20 oz. Ring O' Challah from New Morning Bakery in Corvallis. The stuff is more dense, eggy and sweet back East, but this is a decent substitute. Hä-lä, as the bakery spells it out phonetically, is no longer a rare delicacy here.

Our first night in Corvallis, almost exactly two years ago. Funny, Dan has returned to sleeping on the floor some. He thinks it's good for his back. We need to get a tatami mat.
It’s September 2010, which means we’ve been here exactly two years now. Though after another summer mostly out of town, it somehow feels like we’re moving in once again. It’s a time of new beginnings. With the new school year and approach of fall (it’s friggin’ cold here!), somehow it makes more sense to celebrate the new year now instead of in January. It also just so happens to be the two-year anniversary of this blog!
Yet walking around the Corvallis Farmers’ Market yesterday with a gal from back East who is new to town, I realized how comfortable I’ve finally gotten here. I’m especially grateful for the farmers, chefs and activists who make our local food community so vibrant.
Speaking of Rosh Hashanah, this article on kreplach, the Yiddish dumpling, made me nostalgic. I only made them with Nonny (and my mother) once, but I have fond memories of rolling out the dough and stuffing the wontons that day. Nonny’s mother’s kreplach recipe calls for cinnamon-spiced chopped brisket or roast beef, but any leftover meat can be used. Maybe I’ll try a vegetarian version, since we feel compelled to eat less meat these days.
Any other Jewish foods (Ashkenazi or otherwise) to out try this time of year? I plan to make Stuffed Swiss Chard (like dolmades) once I stop testing Hangzhou recipes for my next NPR column. Enough Chinese food already:)
Hello Challah
Never expected I’d be invited to help make challah here in Corvallis, where it first appeared to be an exotic delicacy. But Chef Intaba knows I want to beef up my baking skills, so she invited me to come by the restaurant last night to help her out.

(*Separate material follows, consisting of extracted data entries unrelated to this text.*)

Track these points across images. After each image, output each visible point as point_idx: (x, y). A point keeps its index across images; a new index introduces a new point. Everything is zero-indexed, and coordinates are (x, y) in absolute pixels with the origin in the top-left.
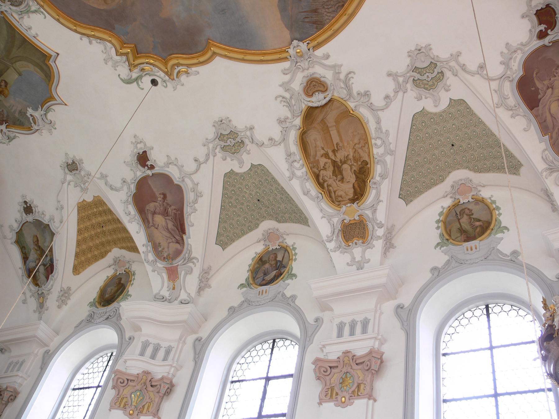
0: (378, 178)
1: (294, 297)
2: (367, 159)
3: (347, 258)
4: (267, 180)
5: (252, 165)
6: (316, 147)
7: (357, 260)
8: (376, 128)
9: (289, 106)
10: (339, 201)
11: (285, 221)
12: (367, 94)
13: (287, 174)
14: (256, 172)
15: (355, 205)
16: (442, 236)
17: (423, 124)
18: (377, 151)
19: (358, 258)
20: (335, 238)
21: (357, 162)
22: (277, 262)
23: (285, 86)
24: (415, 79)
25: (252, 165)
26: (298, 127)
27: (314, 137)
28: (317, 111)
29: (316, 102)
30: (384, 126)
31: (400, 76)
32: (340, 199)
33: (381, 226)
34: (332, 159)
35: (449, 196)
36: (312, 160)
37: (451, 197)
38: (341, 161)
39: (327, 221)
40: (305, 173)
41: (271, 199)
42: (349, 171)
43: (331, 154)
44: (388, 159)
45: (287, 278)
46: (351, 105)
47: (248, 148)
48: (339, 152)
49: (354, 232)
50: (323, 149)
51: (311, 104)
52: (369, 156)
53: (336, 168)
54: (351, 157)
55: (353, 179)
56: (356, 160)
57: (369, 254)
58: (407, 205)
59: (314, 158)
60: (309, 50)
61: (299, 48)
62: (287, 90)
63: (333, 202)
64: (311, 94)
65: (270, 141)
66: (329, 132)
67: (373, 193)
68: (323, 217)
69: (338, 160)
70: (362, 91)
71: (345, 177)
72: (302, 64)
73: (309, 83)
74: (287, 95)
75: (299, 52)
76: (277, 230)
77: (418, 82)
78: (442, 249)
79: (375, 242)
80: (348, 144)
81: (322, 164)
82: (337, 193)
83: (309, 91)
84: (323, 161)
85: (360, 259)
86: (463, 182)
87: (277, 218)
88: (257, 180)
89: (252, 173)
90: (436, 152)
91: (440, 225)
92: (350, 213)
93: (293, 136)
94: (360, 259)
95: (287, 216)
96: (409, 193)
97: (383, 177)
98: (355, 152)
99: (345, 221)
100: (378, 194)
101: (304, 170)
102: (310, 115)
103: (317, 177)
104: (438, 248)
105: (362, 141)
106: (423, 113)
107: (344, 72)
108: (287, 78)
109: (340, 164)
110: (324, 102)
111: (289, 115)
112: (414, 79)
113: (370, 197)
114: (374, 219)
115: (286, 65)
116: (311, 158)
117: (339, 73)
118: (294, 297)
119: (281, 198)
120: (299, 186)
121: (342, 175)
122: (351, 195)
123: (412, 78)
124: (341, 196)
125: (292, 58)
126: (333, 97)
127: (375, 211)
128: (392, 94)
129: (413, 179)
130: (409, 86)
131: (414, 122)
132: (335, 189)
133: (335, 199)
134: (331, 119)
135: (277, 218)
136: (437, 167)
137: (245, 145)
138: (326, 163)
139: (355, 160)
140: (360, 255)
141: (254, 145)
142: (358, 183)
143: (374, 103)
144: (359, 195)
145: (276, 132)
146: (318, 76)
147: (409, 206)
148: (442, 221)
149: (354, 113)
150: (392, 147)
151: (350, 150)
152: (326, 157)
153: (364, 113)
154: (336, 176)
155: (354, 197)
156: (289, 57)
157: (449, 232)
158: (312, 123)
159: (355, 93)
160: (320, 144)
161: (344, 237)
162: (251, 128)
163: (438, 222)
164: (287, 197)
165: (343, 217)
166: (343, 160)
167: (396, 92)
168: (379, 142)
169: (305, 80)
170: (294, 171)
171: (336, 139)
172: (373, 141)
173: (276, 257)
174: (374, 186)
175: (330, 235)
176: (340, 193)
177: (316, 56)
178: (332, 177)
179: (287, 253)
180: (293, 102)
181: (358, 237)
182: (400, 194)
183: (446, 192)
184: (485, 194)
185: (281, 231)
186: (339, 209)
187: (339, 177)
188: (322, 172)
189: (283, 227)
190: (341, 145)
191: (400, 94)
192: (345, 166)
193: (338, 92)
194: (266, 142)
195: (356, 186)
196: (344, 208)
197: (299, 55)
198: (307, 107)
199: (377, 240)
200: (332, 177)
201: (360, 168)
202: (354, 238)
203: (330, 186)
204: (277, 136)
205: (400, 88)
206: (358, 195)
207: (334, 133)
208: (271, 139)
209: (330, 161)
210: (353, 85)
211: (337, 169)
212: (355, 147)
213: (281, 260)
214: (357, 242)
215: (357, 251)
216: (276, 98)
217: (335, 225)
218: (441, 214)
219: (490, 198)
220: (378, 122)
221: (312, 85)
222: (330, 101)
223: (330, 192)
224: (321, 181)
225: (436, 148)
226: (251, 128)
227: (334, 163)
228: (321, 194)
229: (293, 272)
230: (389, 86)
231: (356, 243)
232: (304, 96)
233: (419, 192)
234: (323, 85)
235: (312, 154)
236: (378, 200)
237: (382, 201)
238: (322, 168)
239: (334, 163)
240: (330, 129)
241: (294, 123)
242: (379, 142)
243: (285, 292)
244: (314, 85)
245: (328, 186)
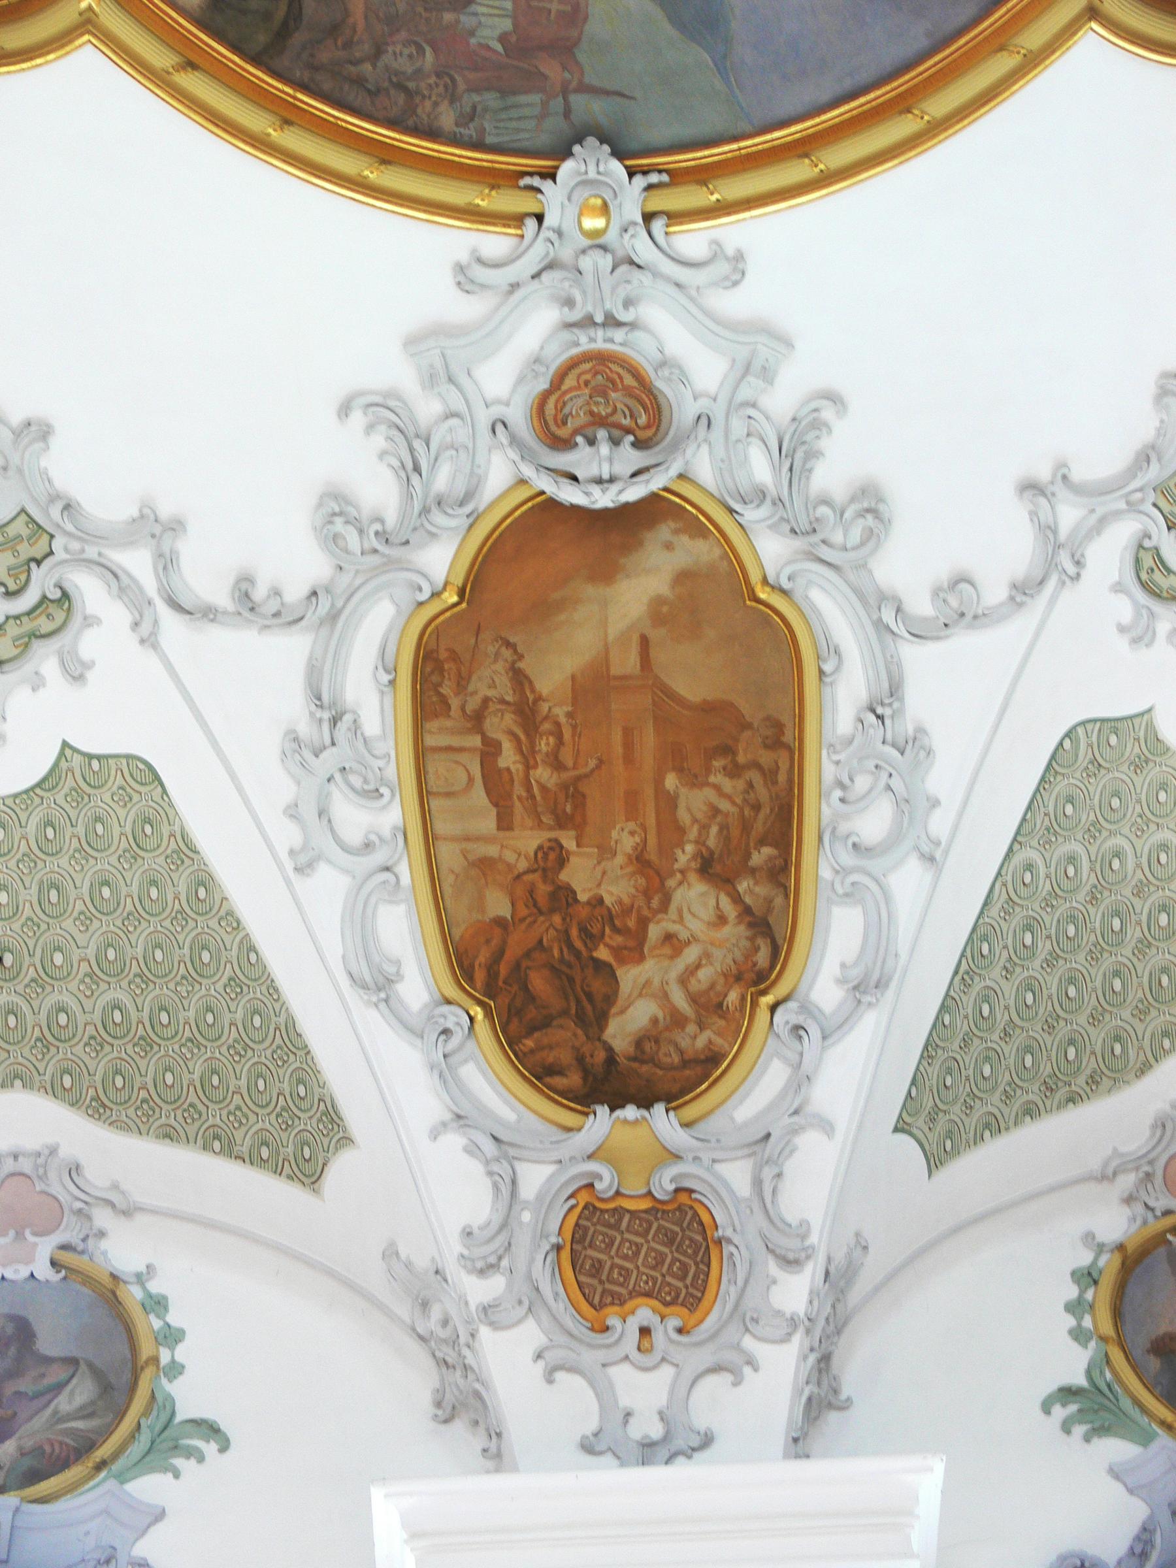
3: (574, 1404)
44: (907, 881)
45: (143, 1465)
68: (432, 1129)
86: (25, 1165)
145: (296, 562)
147: (942, 1175)
153: (828, 611)
184: (122, 1251)
216: (345, 410)
219: (140, 1279)
220: (466, 1061)
228: (773, 1008)
231: (645, 1331)
244: (599, 395)
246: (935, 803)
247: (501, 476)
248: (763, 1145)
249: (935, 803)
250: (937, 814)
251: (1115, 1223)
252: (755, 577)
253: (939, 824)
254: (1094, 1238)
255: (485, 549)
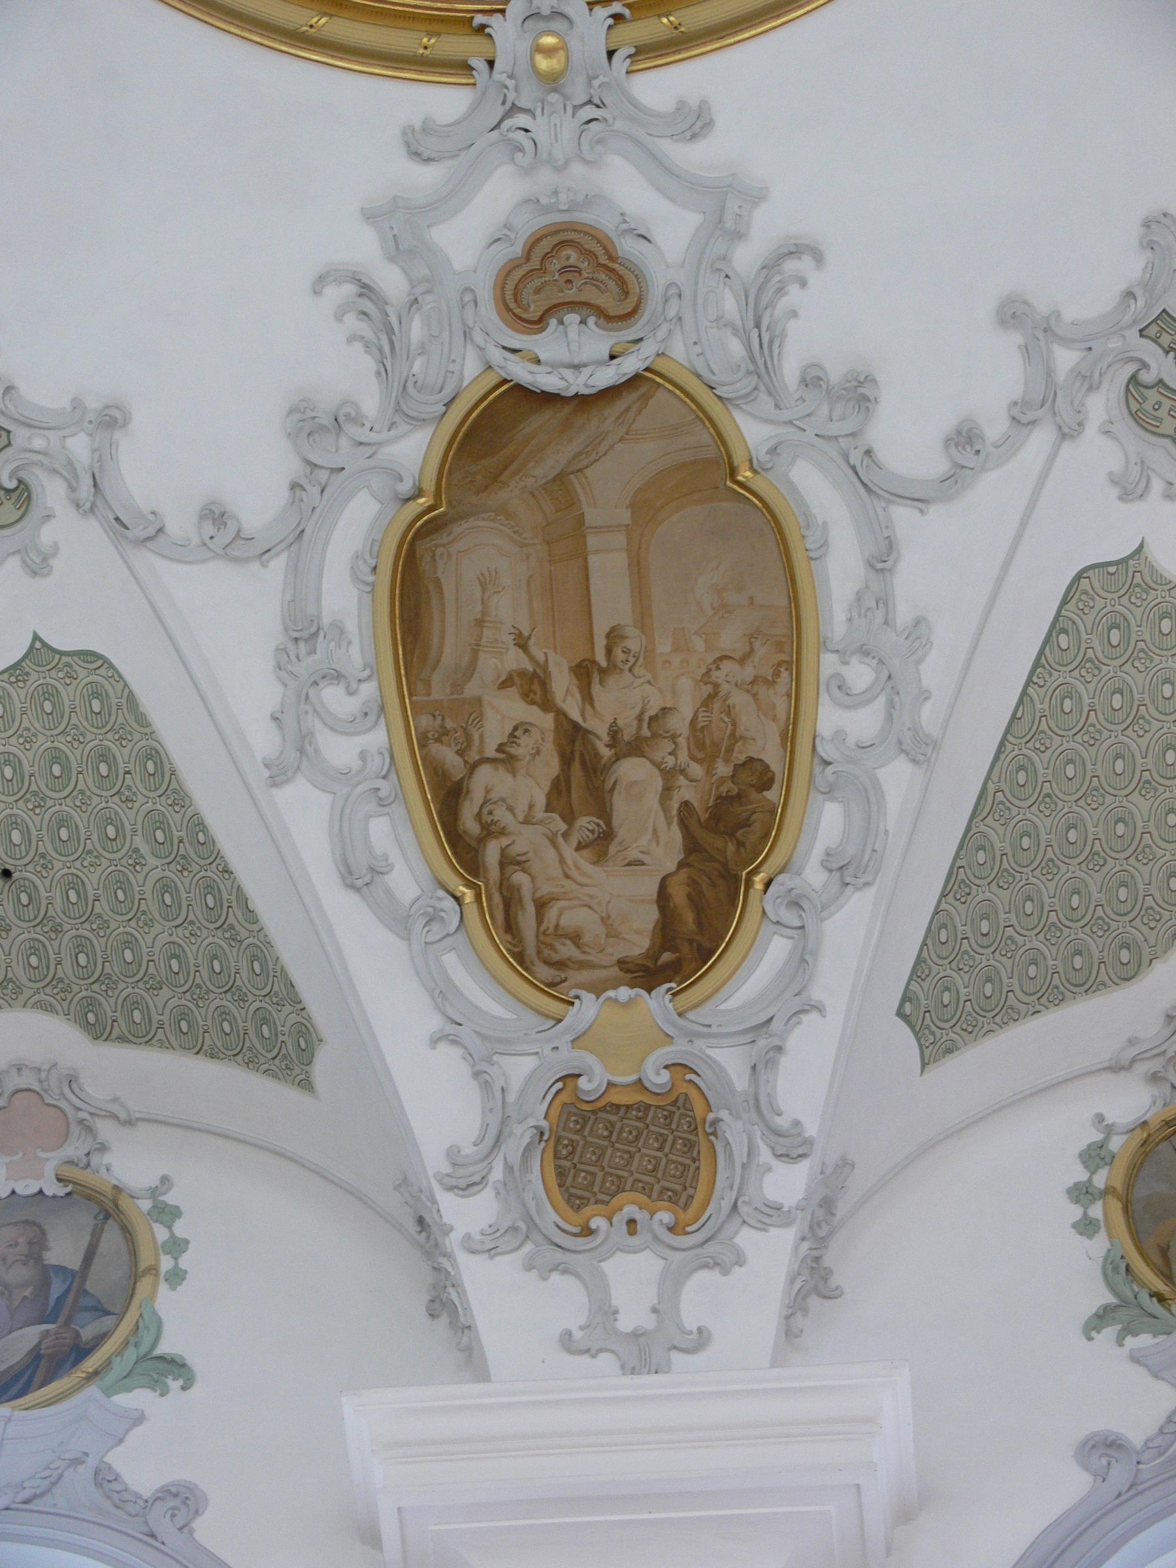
0: (813, 876)
1: (183, 1500)
2: (772, 756)
3: (564, 1302)
4: (104, 756)
5: (39, 649)
6: (480, 623)
7: (625, 1324)
8: (859, 597)
9: (386, 342)
10: (560, 965)
11: (141, 1035)
12: (859, 393)
13: (263, 740)
14: (49, 693)
15: (657, 1003)
16: (1116, 1270)
17: (1115, 636)
18: (833, 721)
19: (633, 1315)
20: (498, 1173)
21: (708, 761)
22: (46, 1274)
23: (402, 225)
24: (1147, 377)
25: (39, 649)
26: (406, 487)
27: (489, 566)
28: (542, 420)
29: (554, 366)
30: (912, 586)
31: (1064, 341)
32: (567, 950)
33: (791, 1146)
34: (561, 715)
35: (1142, 1068)
36: (439, 691)
37: (1155, 1078)
38: (615, 733)
39: (465, 1069)
40: (378, 763)
41: (93, 880)
42: (652, 800)
43: (562, 683)
44: (897, 778)
45: (126, 1382)
46: (752, 432)
47: (47, 534)
48: (611, 681)
49: (628, 1157)
50: (522, 643)
51: (521, 372)
52: (789, 738)
53: (576, 766)
54: (679, 723)
55: (664, 850)
56: (705, 747)
57: (700, 1300)
58: (924, 1065)
59: (457, 687)
60: (611, 54)
61: (558, 25)
62: (399, 250)
63: (520, 958)
64: (534, 313)
65: (209, 529)
66: (581, 555)
67: (775, 951)
68: (426, 1037)
69: (599, 727)
70: (835, 373)
71: (623, 831)
72: (540, 127)
73: (545, 246)
74: (392, 282)
75: (549, 52)
76: (72, 1081)
77: (1153, 396)
78: (1130, 1341)
79: (746, 1238)
80: (676, 649)
81: (493, 732)
82: (552, 914)
83: (527, 294)
84: (504, 712)
85: (648, 1322)
87: (91, 1004)
88: (42, 743)
89: (18, 696)
90: (1140, 806)
91: (1096, 1211)
92: (621, 1038)
93: (360, 525)
94: (648, 1322)
95: (164, 1002)
96: (948, 1004)
97: (847, 872)
98: (707, 702)
99: (583, 1083)
100: (803, 961)
101: (377, 738)
102: (498, 429)
103: (448, 797)
104: (1109, 1333)
105: (761, 650)
106: (1129, 574)
107: (767, 228)
108: (427, 178)
109: (606, 752)
110: (607, 377)
111: (371, 402)
112: (1133, 379)
113: (755, 969)
114: (759, 1105)
115: (445, 102)
116: (436, 678)
117: (739, 235)
118: (183, 1500)
119: (165, 886)
120: (318, 839)
121: (604, 811)
122: (638, 940)
123: (1130, 369)
124: (576, 938)
125: (497, 75)
126: (661, 365)
127: (763, 1065)
128: (995, 429)
129: (985, 927)
130: (1101, 405)
131: (1070, 610)
132: (545, 890)
133: (535, 949)
134: (608, 491)
135: (91, 1004)
136: (1123, 894)
137: (36, 513)
138: (519, 730)
139: (701, 745)
140: (652, 1298)
141: (93, 531)
142: (693, 883)
143: (881, 454)
144: (686, 950)
146: (606, 222)
147: (937, 1072)
148: (1108, 1191)
149: (758, 484)
150: (929, 716)
151: (686, 683)
152: (526, 696)
153: (814, 491)
154: (569, 818)
155: (653, 954)
156: (479, 64)
157: (1156, 1258)
158: (495, 479)
159: (790, 370)
160: (509, 610)
161: (561, 1174)
162: (111, 421)
163: (1081, 1193)
164: (210, 888)
165: (568, 1058)
166: (627, 735)
167: (1021, 419)
168: (860, 675)
169: (528, 225)
170: (311, 734)
171: (612, 604)
172: (829, 663)
173: (38, 1243)
174: (790, 917)
175: (468, 1150)
176: (572, 917)
177: (635, 104)
178: (539, 814)
179: (112, 1237)
180: (417, 330)
181: (646, 1190)
182: (906, 998)
183: (1132, 1042)
185: (95, 1090)
186: (555, 1007)
187: (586, 823)
188: (484, 775)
189: (114, 1071)
190: (633, 644)
191: (1040, 440)
192: (633, 770)
193: (690, 340)
194: (180, 524)
195: (679, 894)
196: (588, 1008)
197: (543, 63)
198: (491, 380)
199: (763, 1227)
200: (539, 814)
201: (724, 801)
202: (620, 1190)
203: (520, 863)
204: (259, 503)
205: (1043, 407)
206: (685, 945)
207: (608, 568)
208: (216, 515)
209: (547, 721)
210: (792, 326)
211: (583, 775)
212: (718, 676)
213: (75, 1264)
214: (640, 1216)
215: (632, 1274)
216: (320, 283)
217: (511, 1098)
218: (1094, 1156)
220: (882, 559)
221: (555, 265)
222: (635, 380)
223: (510, 900)
224: (469, 823)
225: (1145, 785)
226: (111, 421)
227: (572, 736)
228: (458, 899)
229: (164, 1348)
230: (994, 377)
231: (632, 1222)
232: (488, 310)
233: (995, 1012)
234: (622, 282)
235: (447, 659)
236: (797, 996)
237: (819, 1008)
238: (491, 752)
239: (572, 736)
240: (592, 541)
241: (386, 453)
242: (860, 675)
243: (117, 1459)
244: (570, 269)
245: (506, 861)
246: (925, 696)
247: (475, 357)
248: (764, 1037)
249: (925, 696)
250: (927, 709)
251: (1131, 1103)
252: (739, 458)
253: (929, 716)
254: (1103, 1120)
255: (492, 397)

Let’s just say a six-braid challah should be left up to the pros. It was like complicated knitting. So we each did a three-braid (just like doing hair) and stuck the two together for the second loaf (on the right). Great trick, huh? I’m not sure what dough recipe Intaba used, but it had citrusy accents from orange zest. Could you add vanilla too? I like it a bit on the sweet side. Anyone have a good challah recipe to share?
Before challah braiding, I made my own Mediterranean pesto, feta, roasted red pepper, roasted garlic, Kalamata pizza, which Intaba showed me how to roast in Firework’s outdoor clay oven. She also made a spectacular Viennese Jewish pear, walnut and poppy seed pastry tart, substituting Oregon pears for the apples the recipe called for.